Structural basis of HIV-1 resistance to AZT by excision.
Tu, X., Das, K., Han, Q., Bauman, J.D., Clark, A.D., Hou, X., Frenkel, Y.V., Gaffney, B.L., Jones, R.A., Boyer, P.L., Hughes, S.H., Sarafianos, S.G., Arnold, E.(2010) Nat Struct Mol Biol 17: 1202-1209
- PubMed: 20852643 
- DOI: https://doi.org/10.1038/nsmb.1908
- Primary Citation of Related Structures:  
3KLE, 3KLF, 3KLG, 3KLH, 3KLI - PubMed Abstract: 
Human immunodeficiency virus (HIV-1) develops resistance to 3'-azido-2',3'-deoxythymidine (AZT, zidovudine) by acquiring mutations in reverse transcriptase that enhance the ATP-mediated excision of AZT monophosphate from the 3' end of the primer. The excision reaction occurs at the dNTP-binding site, uses ATP as a pyrophosphate donor, unblocks the primer terminus and allows reverse transcriptase to continue viral DNA synthesis. The excision product is AZT adenosine dinucleoside tetraphosphate (AZTppppA). We determined five crystal structures: wild-type reverse transcriptase-double-stranded DNA (RT-dsDNA)-AZTppppA; AZT-resistant (AZTr; M41L D67N K70R T215Y K219Q) RT-dsDNA-AZTppppA; AZTr RT-dsDNA terminated with AZT at dNTP- and primer-binding sites; and AZTr apo reverse transcriptase.
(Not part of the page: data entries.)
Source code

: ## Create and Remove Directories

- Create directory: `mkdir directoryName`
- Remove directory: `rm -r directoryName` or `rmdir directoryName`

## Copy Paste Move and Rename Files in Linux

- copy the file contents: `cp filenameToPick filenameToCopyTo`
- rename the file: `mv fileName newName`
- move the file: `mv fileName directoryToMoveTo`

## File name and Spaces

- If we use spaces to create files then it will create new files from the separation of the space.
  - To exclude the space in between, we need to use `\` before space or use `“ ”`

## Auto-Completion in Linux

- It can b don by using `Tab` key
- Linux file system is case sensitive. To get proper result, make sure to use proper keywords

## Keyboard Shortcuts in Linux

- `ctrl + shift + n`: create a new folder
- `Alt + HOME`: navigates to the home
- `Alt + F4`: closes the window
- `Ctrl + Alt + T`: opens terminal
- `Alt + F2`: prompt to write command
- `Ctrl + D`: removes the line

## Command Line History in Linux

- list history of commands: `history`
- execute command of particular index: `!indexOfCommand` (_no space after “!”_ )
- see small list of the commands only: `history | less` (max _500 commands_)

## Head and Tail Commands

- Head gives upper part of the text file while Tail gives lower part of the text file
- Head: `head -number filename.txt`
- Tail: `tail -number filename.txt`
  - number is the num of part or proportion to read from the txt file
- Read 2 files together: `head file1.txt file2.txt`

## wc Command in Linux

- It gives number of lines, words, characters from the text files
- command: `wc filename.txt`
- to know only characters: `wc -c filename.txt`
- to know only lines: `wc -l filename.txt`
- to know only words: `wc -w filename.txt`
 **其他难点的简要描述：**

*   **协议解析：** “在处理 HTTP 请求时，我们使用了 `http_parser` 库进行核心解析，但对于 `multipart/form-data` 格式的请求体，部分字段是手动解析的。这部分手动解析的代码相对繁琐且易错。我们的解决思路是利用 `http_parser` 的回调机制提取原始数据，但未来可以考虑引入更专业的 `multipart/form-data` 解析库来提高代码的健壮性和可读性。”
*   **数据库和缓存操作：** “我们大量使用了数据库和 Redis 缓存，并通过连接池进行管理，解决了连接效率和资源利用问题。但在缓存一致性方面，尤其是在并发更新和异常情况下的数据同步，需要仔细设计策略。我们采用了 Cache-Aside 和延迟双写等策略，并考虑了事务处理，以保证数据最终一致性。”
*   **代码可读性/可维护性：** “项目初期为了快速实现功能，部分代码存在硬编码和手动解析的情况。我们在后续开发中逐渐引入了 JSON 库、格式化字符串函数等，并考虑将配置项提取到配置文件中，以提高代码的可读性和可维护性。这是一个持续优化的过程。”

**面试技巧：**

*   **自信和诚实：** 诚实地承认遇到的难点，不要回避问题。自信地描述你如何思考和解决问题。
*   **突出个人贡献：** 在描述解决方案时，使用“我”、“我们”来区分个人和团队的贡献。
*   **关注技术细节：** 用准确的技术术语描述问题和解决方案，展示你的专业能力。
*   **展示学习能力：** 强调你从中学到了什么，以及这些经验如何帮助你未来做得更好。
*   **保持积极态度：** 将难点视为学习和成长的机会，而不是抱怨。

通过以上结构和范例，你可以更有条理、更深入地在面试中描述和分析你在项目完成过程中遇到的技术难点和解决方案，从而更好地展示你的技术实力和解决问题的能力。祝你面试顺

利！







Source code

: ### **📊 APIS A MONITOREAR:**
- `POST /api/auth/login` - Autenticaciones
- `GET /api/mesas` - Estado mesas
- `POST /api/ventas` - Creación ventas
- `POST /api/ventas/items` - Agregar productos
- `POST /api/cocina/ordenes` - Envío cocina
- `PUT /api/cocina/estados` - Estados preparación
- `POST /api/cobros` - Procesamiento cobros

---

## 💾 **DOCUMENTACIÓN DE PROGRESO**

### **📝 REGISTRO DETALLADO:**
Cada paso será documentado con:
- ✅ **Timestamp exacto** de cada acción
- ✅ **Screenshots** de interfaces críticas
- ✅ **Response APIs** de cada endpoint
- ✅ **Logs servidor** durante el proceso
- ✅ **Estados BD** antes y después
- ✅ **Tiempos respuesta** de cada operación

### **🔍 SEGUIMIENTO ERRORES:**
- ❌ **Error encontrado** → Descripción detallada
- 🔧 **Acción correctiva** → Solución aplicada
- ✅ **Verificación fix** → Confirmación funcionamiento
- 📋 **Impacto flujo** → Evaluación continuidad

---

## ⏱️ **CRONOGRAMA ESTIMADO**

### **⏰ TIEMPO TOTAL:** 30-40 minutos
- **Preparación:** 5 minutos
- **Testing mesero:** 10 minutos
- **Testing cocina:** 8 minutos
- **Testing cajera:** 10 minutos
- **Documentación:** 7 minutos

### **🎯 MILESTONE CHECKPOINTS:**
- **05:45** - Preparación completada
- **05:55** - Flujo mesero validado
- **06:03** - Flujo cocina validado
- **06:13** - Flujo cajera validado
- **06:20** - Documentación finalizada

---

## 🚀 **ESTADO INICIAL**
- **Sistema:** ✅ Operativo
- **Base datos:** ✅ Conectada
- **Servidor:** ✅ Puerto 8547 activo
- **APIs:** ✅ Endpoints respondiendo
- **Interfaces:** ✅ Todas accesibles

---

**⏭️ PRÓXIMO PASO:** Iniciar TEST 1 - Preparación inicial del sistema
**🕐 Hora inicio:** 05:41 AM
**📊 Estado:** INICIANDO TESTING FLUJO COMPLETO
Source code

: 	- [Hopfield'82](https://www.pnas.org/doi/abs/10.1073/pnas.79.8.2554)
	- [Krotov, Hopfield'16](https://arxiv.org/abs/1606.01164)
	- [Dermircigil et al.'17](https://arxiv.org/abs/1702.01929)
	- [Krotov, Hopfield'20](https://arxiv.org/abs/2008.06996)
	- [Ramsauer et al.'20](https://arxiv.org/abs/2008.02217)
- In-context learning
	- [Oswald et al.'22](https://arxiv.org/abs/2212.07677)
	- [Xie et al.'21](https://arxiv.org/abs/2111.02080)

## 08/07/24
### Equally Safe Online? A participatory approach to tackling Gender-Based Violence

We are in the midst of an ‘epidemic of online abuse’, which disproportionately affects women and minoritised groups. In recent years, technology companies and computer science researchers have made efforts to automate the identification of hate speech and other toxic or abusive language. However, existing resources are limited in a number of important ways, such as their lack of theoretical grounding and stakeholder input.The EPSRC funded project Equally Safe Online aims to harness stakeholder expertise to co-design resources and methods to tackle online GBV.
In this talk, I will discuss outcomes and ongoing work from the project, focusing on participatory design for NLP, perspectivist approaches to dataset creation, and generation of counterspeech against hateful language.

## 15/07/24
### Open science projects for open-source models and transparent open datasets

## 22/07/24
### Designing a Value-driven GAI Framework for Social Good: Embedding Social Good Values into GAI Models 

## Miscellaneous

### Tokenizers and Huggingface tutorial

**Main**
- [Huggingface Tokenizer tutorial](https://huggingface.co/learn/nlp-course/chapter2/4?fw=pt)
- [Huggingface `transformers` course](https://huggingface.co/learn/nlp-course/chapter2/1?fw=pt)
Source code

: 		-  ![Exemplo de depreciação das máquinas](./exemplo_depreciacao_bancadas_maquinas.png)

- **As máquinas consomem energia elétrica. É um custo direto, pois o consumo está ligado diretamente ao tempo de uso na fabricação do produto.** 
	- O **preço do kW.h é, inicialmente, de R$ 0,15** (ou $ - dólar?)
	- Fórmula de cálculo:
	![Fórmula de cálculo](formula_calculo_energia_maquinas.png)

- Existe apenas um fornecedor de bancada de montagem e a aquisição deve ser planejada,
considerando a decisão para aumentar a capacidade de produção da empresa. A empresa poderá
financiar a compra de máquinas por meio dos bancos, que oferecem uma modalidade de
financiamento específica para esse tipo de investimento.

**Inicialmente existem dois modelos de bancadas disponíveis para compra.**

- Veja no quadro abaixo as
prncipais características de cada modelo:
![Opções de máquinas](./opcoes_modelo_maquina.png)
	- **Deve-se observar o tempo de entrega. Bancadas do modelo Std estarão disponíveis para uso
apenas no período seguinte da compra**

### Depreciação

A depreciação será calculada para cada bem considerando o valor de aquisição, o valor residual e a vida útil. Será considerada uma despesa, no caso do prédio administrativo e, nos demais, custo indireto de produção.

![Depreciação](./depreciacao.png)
The AMP part of AZTppppA bound differently to wild-type and AZTr reverse transcriptases, whereas the AZT triphosphate part bound the two enzymes similarly. Thus, the resistance mutations create a high-affinity ATP-binding site. The structure of the site provides an opportunity to design inhibitors of AZT-monophosphate excision.
Organizational Affiliation: 
Center for Advanced Biotechnology and Medicine, Piscataway, New Jersey, USA.